Nell'ora presente, si scorge sempre più la necessità dell'unione, nonché quella di porre pazientemente le basi su cui essa poggerà. Tra gioie e affanni, la costruzione procede e, nonostante i tentativi falliti, la si porta avanti coraggiosamente. Voi osate oltrepassare arditamente lo stadio delle realizzazioni attuali, per preparare già le pietre necessarie all'edificio di domani. Noi ce ne rallegriamo, persuasi che l'ispirazione che vi anima procede da un sentimento retto e generoso. Voi volete procurare, nel miglior modo possibile, all'Europa tante volte lacerata e insanguinata, una coesione duratura, che le permetta di continuare la sua missione storica. Se è vero che il messaggio cristiano costituì per essa come il fermento messo nella pasta, che la lavora e fa sollevare la massa, non è men vero che il medesimo messaggio rimane, oggi come ieri, il più prezioso dei valori di cui essa è depositaria, capace di conversare, nella loro integrità e nel loro vigore, insieme con l'idea e con l'esercizio delle libertà fondamentali della persona umana, la funzione delle società familiare e nazionale, il rispetto verso le differenze culturali, lo spirito di conciliazione e di collaborazione, con l'accettazione dei sacrifici che esso comporta e della dedizione che richiede. Nessun compito di ordine temporale giunge alla sua attuazione senza suscitarne altri, senza far sorgere, con la sua stessa realizzazione, altri bisogni, altri obiettivi. Le società umane si trovano in un continuo divenire, sempre alla ricerca di una migliore organizzazione e, spesso, non sopravvivono che scomparendo e dando così vita a forme di civiltà più luminose e più feconde. A ciascuna il cristianesimo conferisce un elemento di sviluppo e di stabilità; soprattutto esso dirige il loro cammino in avanti verso uno scopo ben definito e concede loro l'immutabile certezza di una patria che non è di questo mondo e che sola conoscerà l'unione perfetta, perché procederà dalla forza e dalla luce di Dio stesso.
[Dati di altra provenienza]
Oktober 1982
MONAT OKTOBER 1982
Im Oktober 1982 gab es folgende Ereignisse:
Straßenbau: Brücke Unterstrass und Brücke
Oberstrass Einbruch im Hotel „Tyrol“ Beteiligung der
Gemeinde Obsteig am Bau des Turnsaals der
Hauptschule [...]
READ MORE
Ci auguriamo di tutto cuore che tale ideale guidi sempre le vostre ricerche e vi consenta di sopportare senza scoramenti le fatiche, le amarezze, le delusioni connesse a ogni impresa di tale portata. Possiate preparare agli uomini del nostro tempo una dimora terrestre che assomigli maggiormente al Regno di Dio, Regno di verità, d'amore e di pace, al quale essi aspirano nel più profondo del loro essere.

In pegno dei favori divini che imploriamo sui vostri lavori, noi vi accordiamo, per voi stessi, per le vostre famiglie e per quanti vi sono cari, la nostra apostolica benedizione.